══ Available data

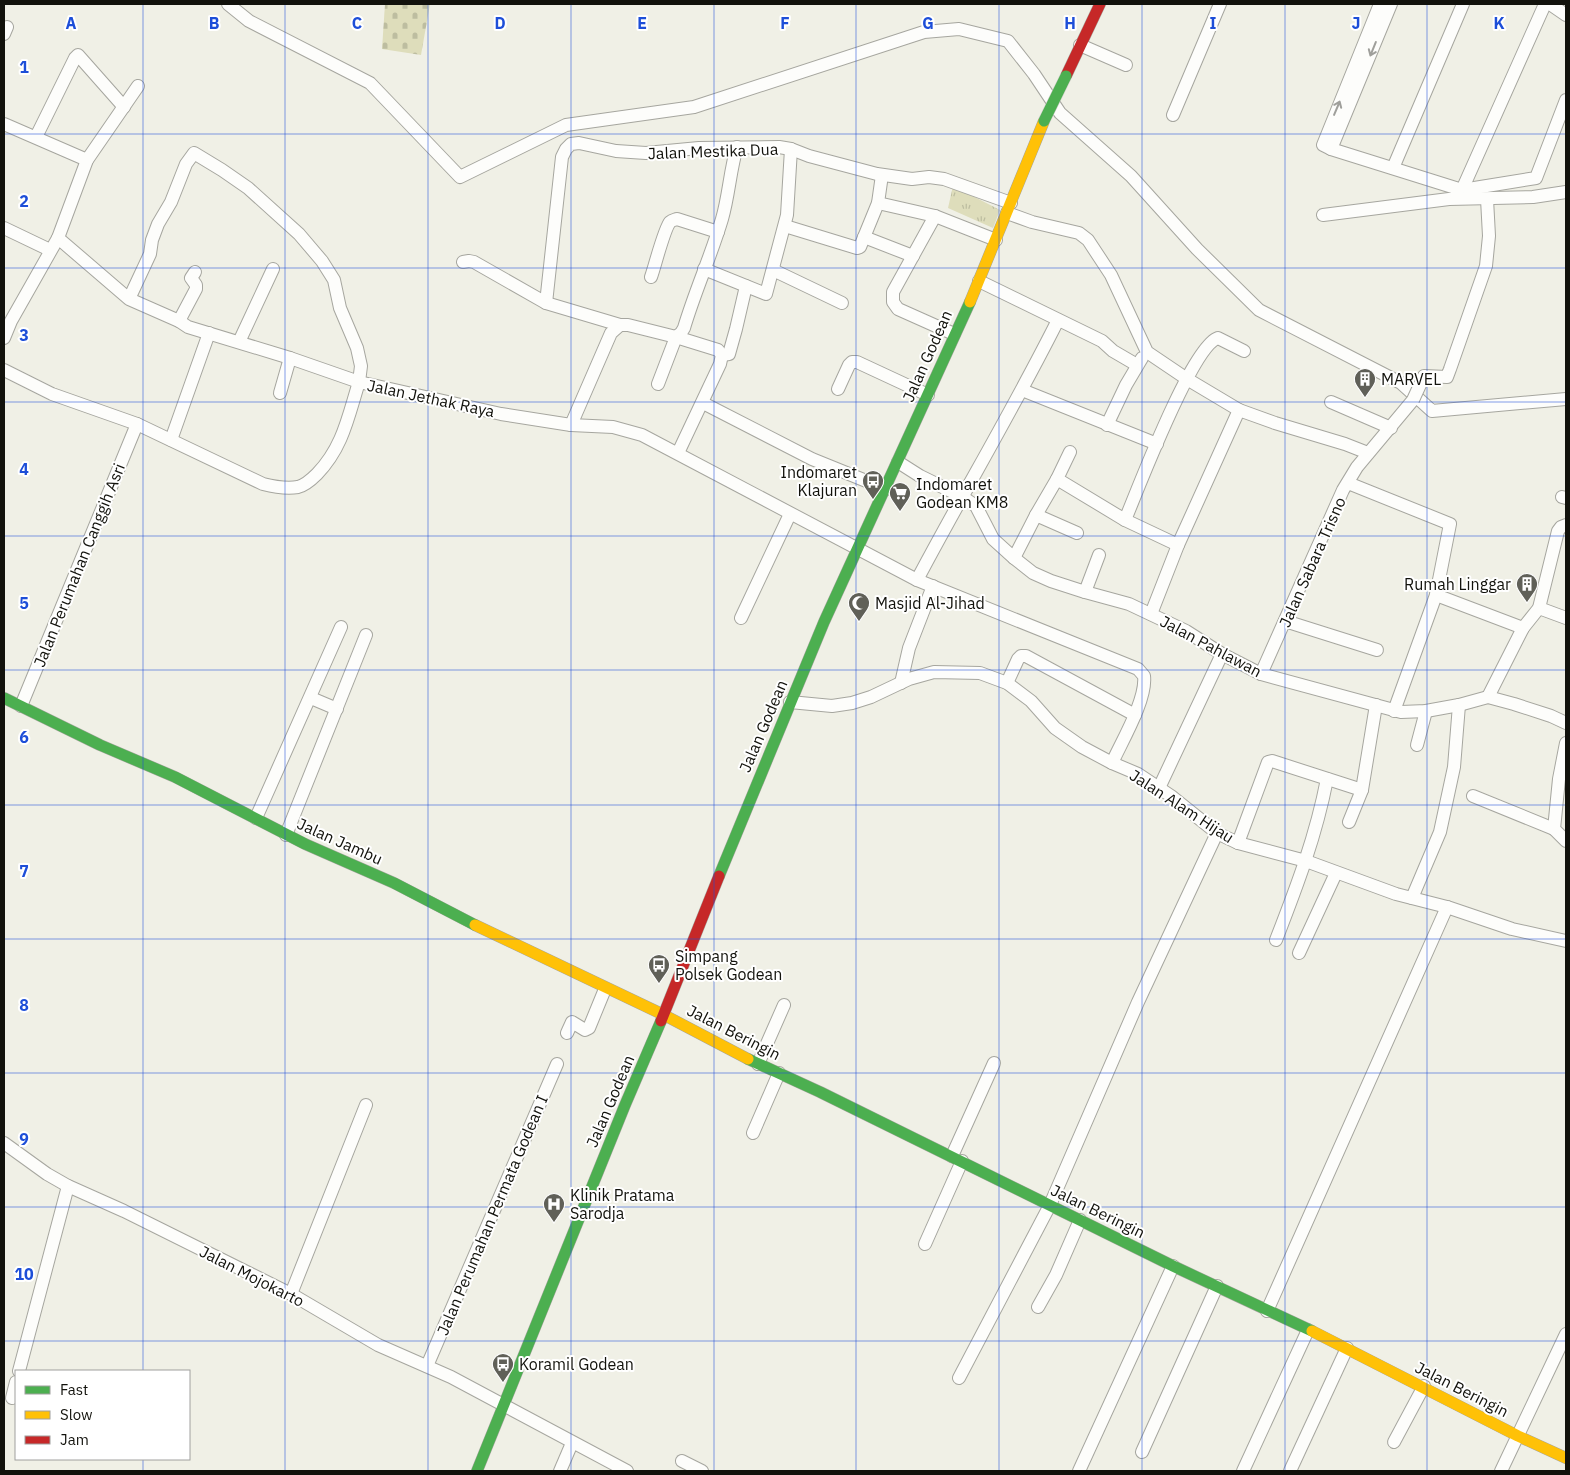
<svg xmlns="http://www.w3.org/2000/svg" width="1570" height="1475" font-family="'IBM Plex Sans',sans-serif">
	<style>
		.grass { fill: url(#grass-tufts) }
		.cemetery { fill: url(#cemetery-stones) }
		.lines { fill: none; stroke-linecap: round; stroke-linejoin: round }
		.street-casing { stroke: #a6a69f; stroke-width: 14 }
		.fast-casing { stroke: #a6a69f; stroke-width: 12 }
		.slow-casing { stroke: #a6a69f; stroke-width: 12 }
		.jam-casing { stroke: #a6a69f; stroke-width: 12 }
		.street { stroke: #fdfdfb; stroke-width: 12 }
		.fast { stroke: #4caf50; stroke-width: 11 }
		.slow { stroke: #ffc107; stroke-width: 11 }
		.jam { stroke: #c62828; stroke-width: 11 }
		.street-bridge-casing { stroke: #a6a69f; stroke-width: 14; stroke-linecap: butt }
		.fast-bridge-casing { stroke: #cacac6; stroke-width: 12; stroke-linecap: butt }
		.street-bridge { stroke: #fdfdfb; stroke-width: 12 }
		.fast-bridge { stroke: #4caf50; stroke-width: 11 }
		.oneway { stroke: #9f9f9b }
		.grid { fill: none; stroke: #1d4ed8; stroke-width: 1; stroke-opacity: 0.55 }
		.labels { text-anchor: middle; stroke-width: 4; stroke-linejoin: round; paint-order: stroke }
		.street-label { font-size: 16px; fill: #12120c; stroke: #fff }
		.poi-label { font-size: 16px; fill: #12120c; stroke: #fff; text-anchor: start }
		.grid-label { font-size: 16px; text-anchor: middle; font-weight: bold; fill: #1d4ed8; stroke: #fff; stroke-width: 4; stroke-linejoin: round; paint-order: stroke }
	</style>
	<defs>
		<pattern id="grass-tufts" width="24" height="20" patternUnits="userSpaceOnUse" patternTransform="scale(1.25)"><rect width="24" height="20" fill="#deddbb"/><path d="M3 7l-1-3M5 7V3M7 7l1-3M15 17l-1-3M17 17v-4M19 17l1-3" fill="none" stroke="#bdbda0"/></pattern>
		<pattern id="cemetery-stones" width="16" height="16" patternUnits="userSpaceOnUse" patternTransform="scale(1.25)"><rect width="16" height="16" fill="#deddbb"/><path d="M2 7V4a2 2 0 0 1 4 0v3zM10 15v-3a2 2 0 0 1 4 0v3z" fill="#bdbda0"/></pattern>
	</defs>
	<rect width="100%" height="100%" fill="#f0f0e6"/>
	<path class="grass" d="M953 186 1000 210 993 228 948 208Z"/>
	<path class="cemetery" d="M385 4H430L421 55 382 49Z"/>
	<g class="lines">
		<g class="street-casing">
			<g id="street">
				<path d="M228 4 249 21 370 83 460 177 566 125 694 107 924 32 959 29 1008 41 1034 74 1060 113 1131 176 1197 249 1259 310 1401 383 1432 411 1566 399"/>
				<path d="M1380 4 1323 145 1331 149 1462 190 1545 4"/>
				<path d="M1550 4 1566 15"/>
				<path d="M4 34 7 27"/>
				<path d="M1080 45 1126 65"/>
				<path d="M1173 115 1220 4"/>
				<path d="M4 124 87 160"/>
				<path d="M36 137 75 58 78 55 124 107"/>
				<path d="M1331 149 1391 4"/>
				<path d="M1393 168 1463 4"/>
				<path d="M1462 190 1536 178 1566 100"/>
				<path d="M878 203 935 216 996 240"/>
				<path d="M1007 213 1032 222 1079 233 1088 240 1111 275 1147 352 1187 379 1239 410 1275 423 1345 444 1368 453"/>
				<path d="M1323 215 1449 199 1533 197 1566 192"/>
				<path d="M935 216 893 292V302L898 309 954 334"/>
				<path d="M785 226 857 248 860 247 878 203 882 175"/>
				<path d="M4 228 50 250"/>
				<path d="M864 237 913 256"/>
				<path d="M58 238 129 299 179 321 188 327 290 358 359 382 361 366 357 348 340 308 334 280 322 261 299 234 248 188 222 170 194 153 186 164 171 202 158 224 152 240 150 254 129 299"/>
				<path d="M463 262 469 261 474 262 546 303 620 325"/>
				<path d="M704 269 766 294 787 215 791 149"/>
				<path d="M773 270 842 303"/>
				<path d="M651 277C655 266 664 229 670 222 672 220 674 220 677 219L718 232"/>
				<path d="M979 281 1102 341 1113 351 1137 365"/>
				<path d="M546 303 562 157 566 149 571 144 579 143 616 151 646 153 699 148 779 147 791 149 809 156 877 174 912 179 929 177 944 179 1011 203"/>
				<path d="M179 321 196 289V285L191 278 195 272"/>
				<path d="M4 338 11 321 58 238 87 160 138 86"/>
				<path d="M239 342 273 269"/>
				<path d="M722 355 729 354 736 329 746 286"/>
				<path d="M4 370 52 394 137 424 263 484C275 487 286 489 298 487 306 485 312 479 317 474 343 447 348 417 359 382L501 414 571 425 613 427 642 435 917 580 1138 669 1144 676C1147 699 1122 741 1112 763"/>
				<path d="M1424 376 1447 377 1450 369 1486 266 1489 236 1487 199"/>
				<path d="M658 384 676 337 681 333 684 328C695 291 711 256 722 219 729 195 730 170 737 147"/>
				<path d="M838 389 849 365 852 362H857L928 395"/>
				<path d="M1022 390 1157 444"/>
				<path d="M280 393 290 358"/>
				<path d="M1331 402 1391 428"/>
				<path d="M703 403 812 459 886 489"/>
				<path d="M571 425 611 333 620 325H628L676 337 718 350 722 355 720 364 678 453"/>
				<path d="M1107 425 1126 385 1142 358"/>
				<path d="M171 440 209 333"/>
				<path d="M1070 452 1057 479 1125 520 1178 545"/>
				<path d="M898 462 920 476 961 496 976 506 993 539 1014 558 1033 573 1051 581 1085 592 1129 604 1186 631 1222 654 1261 674 1401 712 1426 711 1459 705 1488 697 1514 704 1551 716 1566 723"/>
				<path d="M1348 483 1450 524 1436 595 1394 711"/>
				<path d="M1562 497 1566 498"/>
				<path d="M1036 515 1057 479"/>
				<path d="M1125 520C1138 489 1192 346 1218 338L1244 351"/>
				<path d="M1014 558 1036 515 1077 533"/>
				<path d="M917 580C963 493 1014 408 1058 320"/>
				<path d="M1085 592 1099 555"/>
				<path d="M1436 595 1523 628"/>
				<path d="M1539 608 1566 618"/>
				<path d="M1151 614 1178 545 1239 410"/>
				<path d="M741 618 790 514"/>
				<path d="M1285 621 1377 650"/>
				<path d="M1261 674 1343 490 1357 467 1413 400"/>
				<path d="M901 683 909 648 933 586"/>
				<path d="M1007 683 1018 659 1021 656H1026L1135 715"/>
				<path d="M1488 697 1523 628 1539 608 1558 531 1561 527 1566 525"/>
				<path d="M311 698 337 709"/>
				<path d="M790 702 832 706 852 703 871 697 909 679 934 672 980 673 1007 683 1031 701 1055 728 1082 747 1112 763 1138 774 1171 796 1217 833 1238 843 1306 861 1396 894 1447 907 1512 929 1566 941"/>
				<path d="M21 706 137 424"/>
				<path d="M1566 743 1559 779 1554 829 1566 841"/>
				<path d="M1417 745 1426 711"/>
				<path d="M1159 788 1222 654"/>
				<path d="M1473 796 1554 829"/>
				<path d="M256 818 341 627"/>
				<path d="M1349 822 1362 790 1376 705"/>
				<path d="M286 835 366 635"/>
				<path d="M1238 843 1268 762 1272 761 1362 790"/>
				<path d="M1412 898 1440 832 1454 767 1459 705"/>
				<path d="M1276 940C1297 886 1316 836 1327 779"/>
				<path d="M1299 953 1336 873"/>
				<path d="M567 1033 572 1022 585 1030 589 1028 605 989"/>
				<path d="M758 1064 784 1005"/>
				<path d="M753 1133 779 1073"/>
				<path d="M4 1143 47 1174 68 1186 124 1211 291 1294 378 1345 451 1377 627 1471"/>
				<path d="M952 1156 994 1063"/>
				<path d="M925 1244 962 1161"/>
				<path d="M291 1294 366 1105"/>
				<path d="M1038 1307 1056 1275 1080 1220"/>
				<path d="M1267 1311 1447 907"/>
				<path d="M427 1366 557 1064"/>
				<path d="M19 1371 68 1186"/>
				<path d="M959 1378 1050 1205 1138 1002 1217 833"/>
				<path d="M12 1398 16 1382"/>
				<path d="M1394 1442 1424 1386"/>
				<path d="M1142 1452 1217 1286"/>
				<path d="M682 1461 702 1471"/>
				<path d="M560 1471 572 1443"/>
				<path d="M1079 1471 1173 1266"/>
				<path d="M1243 1471 1308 1330"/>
				<path d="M1290 1471 1347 1348"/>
				<path d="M1501 1471 1566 1334"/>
			</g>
		</g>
		<g class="fast-casing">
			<g id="fast">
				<path d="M4 698 100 745 175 777 305 844 394 883 475 925"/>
				<path d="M719 876 824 622 970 302"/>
				<path d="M748 1059 820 1092 1173 1266 1312 1331"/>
				<path d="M477 1471 625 1105 661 1021"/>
			</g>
		</g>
		<g class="slow-casing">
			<g id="slow">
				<path d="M970 302 1044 121"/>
				<path d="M475 925 664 1015 748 1059"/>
				<path d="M1312 1331 1518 1436 1566 1458"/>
			</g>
		</g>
		<g class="jam-casing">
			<g id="jam">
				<path d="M1066 76 1100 4"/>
				<path d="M661 1021 719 876"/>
			</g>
		</g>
		<use href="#street" class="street"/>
		<use href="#fast" class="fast"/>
		<use href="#slow" class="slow"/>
		<use href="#jam" class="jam"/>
		<g class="street-bridge-casing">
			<path id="street-bridge" d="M1413 400 1424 376"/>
		</g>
		<g class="fast-bridge-casing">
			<path id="fast-bridge" d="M1044 121 1066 76"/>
		</g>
		<use href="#street-bridge" class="street-bridge"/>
		<use href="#fast-bridge" class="fast-bridge"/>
	</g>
	<defs><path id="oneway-shaft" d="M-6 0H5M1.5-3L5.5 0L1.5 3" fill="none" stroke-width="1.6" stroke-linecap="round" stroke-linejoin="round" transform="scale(1.25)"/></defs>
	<g class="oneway">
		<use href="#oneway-shaft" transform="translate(1373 49) rotate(112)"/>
		<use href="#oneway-shaft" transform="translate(1337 108) rotate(-67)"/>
	</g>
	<path class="grid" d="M143 4V1371M285 4V1471M428 4V1471M571 4V1471M714 4V1471M856 4V1471M999 4V1471M1142 4V1471M1285 4V1471M1427 4V1471M4 134H1566M4 268H1566M4 402H1566M4 536H1566M4 670H1566M4 805H1566M4 939H1566M4 1073H1566M4 1207H1566M4 1341H1566M143 1459V1471"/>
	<defs>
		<g id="building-pin" transform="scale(1.125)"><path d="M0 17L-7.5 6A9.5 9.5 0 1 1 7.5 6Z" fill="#606058" stroke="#fff"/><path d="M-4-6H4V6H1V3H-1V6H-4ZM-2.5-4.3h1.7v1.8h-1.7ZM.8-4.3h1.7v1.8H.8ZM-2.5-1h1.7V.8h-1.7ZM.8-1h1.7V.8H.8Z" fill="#fff"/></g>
		<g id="bus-pin" transform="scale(1.125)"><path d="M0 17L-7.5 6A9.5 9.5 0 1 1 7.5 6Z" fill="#606058" stroke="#fff"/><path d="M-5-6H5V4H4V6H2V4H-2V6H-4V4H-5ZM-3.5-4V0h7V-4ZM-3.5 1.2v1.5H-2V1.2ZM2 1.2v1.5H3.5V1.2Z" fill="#fff"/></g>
		<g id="supermarket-pin" transform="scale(1.125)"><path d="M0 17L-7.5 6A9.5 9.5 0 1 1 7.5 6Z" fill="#606058" stroke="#fff"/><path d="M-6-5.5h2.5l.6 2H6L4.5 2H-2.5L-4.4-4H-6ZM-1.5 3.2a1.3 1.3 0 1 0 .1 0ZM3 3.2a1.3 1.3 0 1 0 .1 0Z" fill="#fff"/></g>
		<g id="mosque-pin" transform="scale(1.125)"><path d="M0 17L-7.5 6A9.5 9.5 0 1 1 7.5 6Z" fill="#606058" stroke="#fff"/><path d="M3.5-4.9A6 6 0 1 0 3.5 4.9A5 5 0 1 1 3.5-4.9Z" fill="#fff"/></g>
		<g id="hospital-pin" transform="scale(1.125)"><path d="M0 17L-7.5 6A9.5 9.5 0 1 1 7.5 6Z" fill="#606058" stroke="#fff"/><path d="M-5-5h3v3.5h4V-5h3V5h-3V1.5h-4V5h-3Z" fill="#fff"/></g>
	</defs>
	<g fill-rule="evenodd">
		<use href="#building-pin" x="1365" y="379"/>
		<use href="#bus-pin" x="873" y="481"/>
		<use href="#supermarket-pin" x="900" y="493"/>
		<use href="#building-pin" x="1527" y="584"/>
		<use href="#mosque-pin" x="859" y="603"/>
		<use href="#bus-pin" x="659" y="965"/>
		<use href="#hospital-pin" x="554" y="1204"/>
		<use href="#bus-pin" x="503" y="1364"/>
	</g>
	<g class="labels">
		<g class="street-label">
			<text transform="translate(713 151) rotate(-2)" y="6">Jalan Mestika Dua</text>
			<text transform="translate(927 356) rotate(-66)" y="6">Jalan Godean</text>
			<text transform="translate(431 398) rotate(12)" y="6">Jalan Jethak Raya</text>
			<text transform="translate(1312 562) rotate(-66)" y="6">Jalan Sabara Trisno</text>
			<text transform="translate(79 565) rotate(-68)" y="6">Jalan Perumahan Canggih Asri</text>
			<text transform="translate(1211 646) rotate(28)" y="6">Jalan Pahlawan</text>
			<text transform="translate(763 726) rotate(-67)" y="6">Jalan Godean</text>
			<text transform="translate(1182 806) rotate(33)" y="6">Jalan Alam Hijau</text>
			<text transform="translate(340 841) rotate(24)" y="6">Jalan Jambu</text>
			<text transform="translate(734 1032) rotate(27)" y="6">Jalan Beringin</text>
			<text transform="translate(610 1101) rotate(-67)" y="6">Jalan Godean</text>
			<text transform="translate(1098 1211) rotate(26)" y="6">Jalan Beringin</text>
			<text transform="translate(492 1215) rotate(-67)" y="6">Jalan Perumahan Permata Godean I</text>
			<text transform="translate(252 1276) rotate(27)" y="6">Jalan Mojokarto</text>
			<text transform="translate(1462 1389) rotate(27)" y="6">Jalan Beringin</text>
		</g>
		<g class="poi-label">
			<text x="1381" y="385">MARVEL</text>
			<text x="857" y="478" text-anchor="end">Indomaret<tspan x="857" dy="18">Klajuran</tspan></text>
			<text x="916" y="490">Indomaret<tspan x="916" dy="18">Godean KM8</tspan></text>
			<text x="1511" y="590" text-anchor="end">Rumah Linggar</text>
			<text x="875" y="609">Masjid Al-Jihad</text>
			<text x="675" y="962">Simpang<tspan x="675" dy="18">Polsek Godean</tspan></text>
			<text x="570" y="1201">Klinik Pratama<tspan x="570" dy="18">Sarodja</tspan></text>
			<text x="519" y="1370">Koramil Godean</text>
		</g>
	</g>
	<g class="grid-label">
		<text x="71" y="29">A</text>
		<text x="214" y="29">B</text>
		<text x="357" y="29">C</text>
		<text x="500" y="29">D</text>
		<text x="642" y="29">E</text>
		<text x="785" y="29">F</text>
		<text x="928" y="29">G</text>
		<text x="1070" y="29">H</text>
		<text x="1213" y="29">I</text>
		<text x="1356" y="29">J</text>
		<text x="1499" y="29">K</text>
		<text x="24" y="73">1</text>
		<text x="24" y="207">2</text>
		<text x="24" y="341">3</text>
		<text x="24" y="475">4</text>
		<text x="24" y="609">5</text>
		<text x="24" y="743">6</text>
		<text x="24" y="877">7</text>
		<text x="24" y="1011">8</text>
		<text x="24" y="1145">9</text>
		<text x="24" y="1280">10</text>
	</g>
	<rect width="1570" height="1475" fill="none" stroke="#12120c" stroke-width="10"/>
	<rect x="15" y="1370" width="175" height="90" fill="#ffffff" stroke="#a0a09e"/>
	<rect x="25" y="1386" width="25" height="8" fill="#4caf50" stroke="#a0a09e"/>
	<text x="60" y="1395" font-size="15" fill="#12120c">Fast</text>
	<rect x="25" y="1411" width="25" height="8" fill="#ffc107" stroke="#a0a09e"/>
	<text x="60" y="1420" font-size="15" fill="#12120c">Slow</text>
	<rect x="25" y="1436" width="25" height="8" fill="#c62828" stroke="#a0a09e"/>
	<text x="60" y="1445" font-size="15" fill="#12120c">Jam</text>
</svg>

════

**What is needed:** Search the records above for the string "lines". Report each line that has it.

**Reply:**
		.lines { fill: none; stroke-linecap: round; stroke-linejoin: round }
	<g class="lines">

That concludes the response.